[Start of section]

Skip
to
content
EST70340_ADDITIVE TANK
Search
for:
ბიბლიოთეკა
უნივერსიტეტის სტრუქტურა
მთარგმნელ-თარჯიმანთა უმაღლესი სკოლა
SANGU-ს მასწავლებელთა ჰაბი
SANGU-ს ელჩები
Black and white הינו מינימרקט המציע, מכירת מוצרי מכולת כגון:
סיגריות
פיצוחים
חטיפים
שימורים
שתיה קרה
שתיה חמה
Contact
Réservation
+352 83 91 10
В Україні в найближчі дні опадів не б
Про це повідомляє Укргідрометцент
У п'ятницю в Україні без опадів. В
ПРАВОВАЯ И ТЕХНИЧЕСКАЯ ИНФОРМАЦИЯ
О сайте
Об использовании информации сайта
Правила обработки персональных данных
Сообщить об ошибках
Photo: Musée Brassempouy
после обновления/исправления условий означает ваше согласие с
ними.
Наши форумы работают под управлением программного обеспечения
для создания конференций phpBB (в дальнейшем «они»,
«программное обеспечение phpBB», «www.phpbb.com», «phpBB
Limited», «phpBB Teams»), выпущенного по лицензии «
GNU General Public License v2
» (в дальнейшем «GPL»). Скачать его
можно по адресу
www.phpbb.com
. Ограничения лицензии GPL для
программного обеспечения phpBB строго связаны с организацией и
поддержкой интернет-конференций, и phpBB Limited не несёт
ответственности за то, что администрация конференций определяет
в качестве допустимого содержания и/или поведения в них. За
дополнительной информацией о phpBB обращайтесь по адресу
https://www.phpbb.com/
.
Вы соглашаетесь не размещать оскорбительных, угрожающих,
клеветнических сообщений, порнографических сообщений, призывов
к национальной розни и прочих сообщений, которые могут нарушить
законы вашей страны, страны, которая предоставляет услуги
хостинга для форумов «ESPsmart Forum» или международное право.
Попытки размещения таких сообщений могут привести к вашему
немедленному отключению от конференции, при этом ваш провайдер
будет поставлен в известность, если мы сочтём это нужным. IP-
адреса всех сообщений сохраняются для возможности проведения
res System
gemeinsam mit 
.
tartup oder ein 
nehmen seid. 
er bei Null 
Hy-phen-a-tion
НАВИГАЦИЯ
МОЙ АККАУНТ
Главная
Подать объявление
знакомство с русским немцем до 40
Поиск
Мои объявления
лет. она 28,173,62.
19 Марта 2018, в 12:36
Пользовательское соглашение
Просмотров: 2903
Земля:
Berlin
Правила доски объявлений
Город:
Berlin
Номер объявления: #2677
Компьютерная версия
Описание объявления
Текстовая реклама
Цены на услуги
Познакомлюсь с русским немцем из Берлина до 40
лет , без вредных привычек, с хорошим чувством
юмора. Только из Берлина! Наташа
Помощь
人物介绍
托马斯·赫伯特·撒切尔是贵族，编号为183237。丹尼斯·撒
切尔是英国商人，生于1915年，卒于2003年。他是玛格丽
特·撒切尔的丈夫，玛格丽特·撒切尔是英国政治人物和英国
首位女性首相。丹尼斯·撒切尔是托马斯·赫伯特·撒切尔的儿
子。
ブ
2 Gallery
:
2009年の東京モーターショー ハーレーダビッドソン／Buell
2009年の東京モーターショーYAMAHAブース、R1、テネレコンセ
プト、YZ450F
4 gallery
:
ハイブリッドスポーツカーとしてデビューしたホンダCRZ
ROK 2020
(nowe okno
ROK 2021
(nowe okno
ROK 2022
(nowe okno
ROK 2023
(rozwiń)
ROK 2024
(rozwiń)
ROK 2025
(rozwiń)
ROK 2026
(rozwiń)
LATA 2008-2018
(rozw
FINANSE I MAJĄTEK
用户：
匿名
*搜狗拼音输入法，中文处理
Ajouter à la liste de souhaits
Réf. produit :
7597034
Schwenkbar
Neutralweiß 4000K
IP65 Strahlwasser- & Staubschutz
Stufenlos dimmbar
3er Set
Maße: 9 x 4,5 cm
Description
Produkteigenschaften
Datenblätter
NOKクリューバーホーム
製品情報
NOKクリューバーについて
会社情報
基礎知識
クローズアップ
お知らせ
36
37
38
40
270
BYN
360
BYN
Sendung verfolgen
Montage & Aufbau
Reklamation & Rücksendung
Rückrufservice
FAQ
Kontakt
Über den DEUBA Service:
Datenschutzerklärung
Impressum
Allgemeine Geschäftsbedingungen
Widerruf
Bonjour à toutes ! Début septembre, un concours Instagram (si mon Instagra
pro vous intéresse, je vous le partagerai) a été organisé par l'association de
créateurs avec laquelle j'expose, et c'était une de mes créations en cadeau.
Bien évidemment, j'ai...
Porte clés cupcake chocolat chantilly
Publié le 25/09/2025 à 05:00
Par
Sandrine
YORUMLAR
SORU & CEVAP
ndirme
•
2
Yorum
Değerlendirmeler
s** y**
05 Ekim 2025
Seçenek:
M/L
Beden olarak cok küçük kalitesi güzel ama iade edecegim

[End of section]

Reproduce the data above, substituting "Bestellung verfolgen" for "Sendung verfolgen" and leaving every other line unchanged.

Skip
to
content
EST70340_ADDITIVE TANK
Search
for:
ბიბლიოთეკა
უნივერსიტეტის სტრუქტურა
მთარგმნელ-თარჯიმანთა უმაღლესი სკოლა
SANGU-ს მასწავლებელთა ჰაბი
SANGU-ს ელჩები
Black and white הינו מינימרקט המציע, מכירת מוצרי מכולת כגון:
סיגריות
פיצוחים
חטיפים
שימורים
שתיה קרה
שתיה חמה
Contact
Réservation
+352 83 91 10
В Україні в найближчі дні опадів не б
Про це повідомляє Укргідрометцент
У п'ятницю в Україні без опадів. В
ПРАВОВАЯ И ТЕХНИЧЕСКАЯ ИНФОРМАЦИЯ
О сайте
Об использовании информации сайта
Правила обработки персональных данных
Сообщить об ошибках
Photo: Musée Brassempouy
после обновления/исправления условий означает ваше согласие с
ними.
Наши форумы работают под управлением программного обеспечения
для создания конференций phpBB (в дальнейшем «они»,
«программное обеспечение phpBB», «www.phpbb.com», «phpBB
Limited», «phpBB Teams»), выпущенного по лицензии «
GNU General Public License v2
» (в дальнейшем «GPL»). Скачать его
можно по адресу
www.phpbb.com
. Ограничения лицензии GPL для
программного обеспечения phpBB строго связаны с организацией и
поддержкой интернет-конференций, и phpBB Limited не несёт
ответственности за то, что администрация конференций определяет
в качестве допустимого содержания и/или поведения в них. За
дополнительной информацией о phpBB обращайтесь по адресу
https://www.phpbb.com/
.
Вы соглашаетесь не размещать оскорбительных, угрожающих,
клеветнических сообщений, порнографических сообщений, призывов
к национальной розни и прочих сообщений, которые могут нарушить
законы вашей страны, страны, которая предоставляет услуги
хостинга для форумов «ESPsmart Forum» или международное право.
Попытки размещения таких сообщений могут привести к вашему
немедленному отключению от конференции, при этом ваш провайдер
будет поставлен в известность, если мы сочтём это нужным. IP-
адреса всех сообщений сохраняются для возможности проведения
res System
gemeinsam mit 
.
tartup oder ein 
nehmen seid. 
er bei Null 
Hy-phen-a-tion
НАВИГАЦИЯ
МОЙ АККАУНТ
Главная
Подать объявление
знакомство с русским немцем до 40
Поиск
Мои объявления
лет. она 28,173,62.
19 Марта 2018, в 12:36
Пользовательское соглашение
Просмотров: 2903
Земля:
Berlin
Правила доски объявлений
Город:
Berlin
Номер объявления: #2677
Компьютерная версия
Описание объявления
Текстовая реклама
Цены на услуги
Познакомлюсь с русским немцем из Берлина до 40
лет , без вредных привычек, с хорошим чувством
юмора. Только из Берлина! Наташа
Помощь
人物介绍
托马斯·赫伯特·撒切尔是贵族，编号为183237。丹尼斯·撒
切尔是英国商人，生于1915年，卒于2003年。他是玛格丽
特·撒切尔的丈夫，玛格丽特·撒切尔是英国政治人物和英国
首位女性首相。丹尼斯·撒切尔是托马斯·赫伯特·撒切尔的儿
子。
ブ
2 Gallery
:
2009年の東京モーターショー ハーレーダビッドソン／Buell
2009年の東京モーターショーYAMAHAブース、R1、テネレコンセ
プト、YZ450F
4 gallery
:
ハイブリッドスポーツカーとしてデビューしたホンダCRZ
ROK 2020
(nowe okno
ROK 2021
(nowe okno
ROK 2022
(nowe okno
ROK 2023
(rozwiń)
ROK 2024
(rozwiń)
ROK 2025
(rozwiń)
ROK 2026
(rozwiń)
LATA 2008-2018
(rozw
FINANSE I MAJĄTEK
用户：
匿名
*搜狗拼音输入法，中文处理
Ajouter à la liste de souhaits
Réf. produit :
7597034
Schwenkbar
Neutralweiß 4000K
IP65 Strahlwasser- & Staubschutz
Stufenlos dimmbar
3er Set
Maße: 9 x 4,5 cm
Description
Produkteigenschaften
Datenblätter
NOKクリューバーホーム
製品情報
NOKクリューバーについて
会社情報
基礎知識
クローズアップ
お知らせ
36
37
38
40
270
BYN
360
BYN
Bestellung verfolgen
Montage & Aufbau
Reklamation & Rücksendung
Rückrufservice
FAQ
Kontakt
Über den DEUBA Service:
Datenschutzerklärung
Impressum
Allgemeine Geschäftsbedingungen
Widerruf
Bonjour à toutes ! Début septembre, un concours Instagram (si mon Instagra
pro vous intéresse, je vous le partagerai) a été organisé par l'association de
créateurs avec laquelle j'expose, et c'était une de mes créations en cadeau.
Bien évidemment, j'ai...
Porte clés cupcake chocolat chantilly
Publié le 25/09/2025 à 05:00
Par
Sandrine
YORUMLAR
SORU & CEVAP
ndirme
•
2
Yorum
Değerlendirmeler
s** y**
05 Ekim 2025
Seçenek:
M/L
Beden olarak cok küçük kalitesi güzel ama iade edecegim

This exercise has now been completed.